Certains lieux célèbres ont une histoire littéraire très riche : l’Engadine de Nietzsche ou Marcel Proust, les Alpes bernoises, ou en Valais, Loèche-les-Bains. Au milieu du XVIe siècle, Thomas Platter, berger valaisan qui a fait le tour des capitales intellectuelles européennes, revient sur ses terres avec son fils Félix. Il passe par Loèche, dont les eaux sont connues depuis l’époque romaine. Ce même village encaissé accueillera Goethe, Maupassant, et bien d’autres plumes. Au milieu du XXe siècle, c’est un inconnu, le New Yorkais James Baldwin, qui s’y voit parachuté en plein hiver. Il y trouve malgré son profond dépit le point de départ d’Un étranger au village (1953), témoignage de puissante portée sur la question raciale.

En 1878, Arthur Rimbaud, vingt-quatre ans, marche depuis les Ardennes vers l’Italie. Il passe par le col du Gothard, sous une tempête de neige dont le caractère épique – maintes fois évoqué avant lui – fait l’objet d’une lettre à sa famille. De cette lettre, de son contexte d’écriture aussi, émane une formidable carte de géographie. Du nord au sud, de la neige à la mer, de l’Europe à l’Afrique, de la claustration familiale à l’aventure, de l’ici à l’ailleurs. Le verrou alpin, frontière symbolique d’univers opposés et complémentaires, saute sous les pas du jeune homme pressé. Il suffit de ces quelques lignes vite écrites pour que le lecteur d’aujourd’hui envisage autrement, dans sa chair et ses pieds pourrait-on dire, l’enjeu séculaire de ces cols à franchir.

Varone
© Olga Cafiero / Les Editions Noir sur Blanc

 

Alors qu’il entame sa montée à pied vers Hospental, le même Rimbaud assiste au début du percement du tunnel ferroviaire du Gothard, à Göschenen. En le lisant, nous voyons naître la Suisse des trains, des crémaillères à record, des montagnes perforées… Et des futurs bus postaux, évoqués ailleurs par Metin Arditi, prompts à vous ramener du plus reculé des fonds de vallée à la ville, obéissant à un perfectionnisme de l’horaire admirable et vaguement terrifiant.

Dans ces marches, c’est la littérature qui ponctue les étapes, ouvrant le paysage mental à 360°. Mais Lignes de crêtes ajoute aussi à chaque promenade un élément scientifique. Là où les reliefs, les phénomènes géomorphologiques sont remarquables, des textes de géographes du CIRM permettent au marcheur de mieux envisager le travail des eaux, des vents, de la terre. Il s’y loge, pour peu qu’on en doutait, des trésors.

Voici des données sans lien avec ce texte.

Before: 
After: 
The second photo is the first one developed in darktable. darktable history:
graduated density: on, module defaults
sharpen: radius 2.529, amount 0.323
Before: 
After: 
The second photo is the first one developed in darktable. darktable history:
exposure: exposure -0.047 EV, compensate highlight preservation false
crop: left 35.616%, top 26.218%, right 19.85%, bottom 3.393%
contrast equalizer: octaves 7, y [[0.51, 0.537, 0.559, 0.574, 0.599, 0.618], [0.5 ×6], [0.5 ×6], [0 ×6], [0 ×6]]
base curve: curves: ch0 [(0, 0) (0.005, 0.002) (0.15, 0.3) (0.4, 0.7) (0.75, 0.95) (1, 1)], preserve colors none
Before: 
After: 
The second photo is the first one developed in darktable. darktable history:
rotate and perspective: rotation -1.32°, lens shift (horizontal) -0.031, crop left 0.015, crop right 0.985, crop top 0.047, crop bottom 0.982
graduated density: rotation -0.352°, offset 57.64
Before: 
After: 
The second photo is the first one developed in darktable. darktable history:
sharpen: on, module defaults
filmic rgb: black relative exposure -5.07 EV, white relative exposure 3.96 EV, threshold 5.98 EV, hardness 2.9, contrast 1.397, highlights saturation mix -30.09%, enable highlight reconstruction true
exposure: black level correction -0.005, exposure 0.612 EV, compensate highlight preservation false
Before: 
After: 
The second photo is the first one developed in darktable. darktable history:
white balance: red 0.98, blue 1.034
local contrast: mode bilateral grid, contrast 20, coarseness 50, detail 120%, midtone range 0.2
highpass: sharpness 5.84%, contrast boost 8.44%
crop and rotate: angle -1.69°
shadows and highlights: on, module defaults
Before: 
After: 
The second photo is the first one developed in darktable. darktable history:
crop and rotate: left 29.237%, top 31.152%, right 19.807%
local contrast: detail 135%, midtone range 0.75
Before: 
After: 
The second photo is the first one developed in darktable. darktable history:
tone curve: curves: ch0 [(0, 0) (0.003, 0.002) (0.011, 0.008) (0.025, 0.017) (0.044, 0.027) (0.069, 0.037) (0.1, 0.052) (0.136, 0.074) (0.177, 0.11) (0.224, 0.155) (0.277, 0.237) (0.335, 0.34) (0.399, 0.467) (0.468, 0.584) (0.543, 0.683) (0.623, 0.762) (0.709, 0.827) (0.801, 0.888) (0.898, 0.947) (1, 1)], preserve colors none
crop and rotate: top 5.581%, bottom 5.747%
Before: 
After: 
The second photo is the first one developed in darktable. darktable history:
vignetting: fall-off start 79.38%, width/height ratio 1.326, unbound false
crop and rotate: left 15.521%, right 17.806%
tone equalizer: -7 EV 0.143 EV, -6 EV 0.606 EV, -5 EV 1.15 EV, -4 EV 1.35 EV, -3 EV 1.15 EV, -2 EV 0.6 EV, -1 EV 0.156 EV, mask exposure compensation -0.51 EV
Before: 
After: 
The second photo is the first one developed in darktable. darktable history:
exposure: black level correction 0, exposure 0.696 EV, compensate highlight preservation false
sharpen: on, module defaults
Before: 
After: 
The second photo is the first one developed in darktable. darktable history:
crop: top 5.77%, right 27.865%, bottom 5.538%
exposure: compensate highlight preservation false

Derborence (VS) et le roman de Ramuz, le Creux-du Van (NE) décrit par Valérie de Gasparin, sont les résultats spectaculaires de l’érosion ou d’un éboulement qu’on explique ici. Les améthystes et pyrites observées dans le Binntal (Haut-Valais) par Corinna Bille, Daphné Du Maurier ou Charles-Albert Cingria sont les reliques lumineuses d’une côte tropicale compressée et repoussée jusque-là. Le genre d’informations venue des entrailles rocheuses qui font immédiatement s’élever, dans l’espace, le temps et l’imaginaire.

creux du van
© Olga Cafiero / Les Editions Noir sur Blanc

 

Aujourd’hui, la montagne change, et de plus en plus vite. En Suisse, sur les sommets, autour des glaciers, scientifiques et promeneurs font le constat des changements climatiques à l’œuvre. Le glacier du Rhône, dont on recouvre désespérément les névés avec des bâches, est-il l’image à retenir de la montagne suisse aujourd’hui ? C’est une réalité marquante, en tout cas, qui secoue violemment le cliché de perfection enneigée qu’on croyait éternel.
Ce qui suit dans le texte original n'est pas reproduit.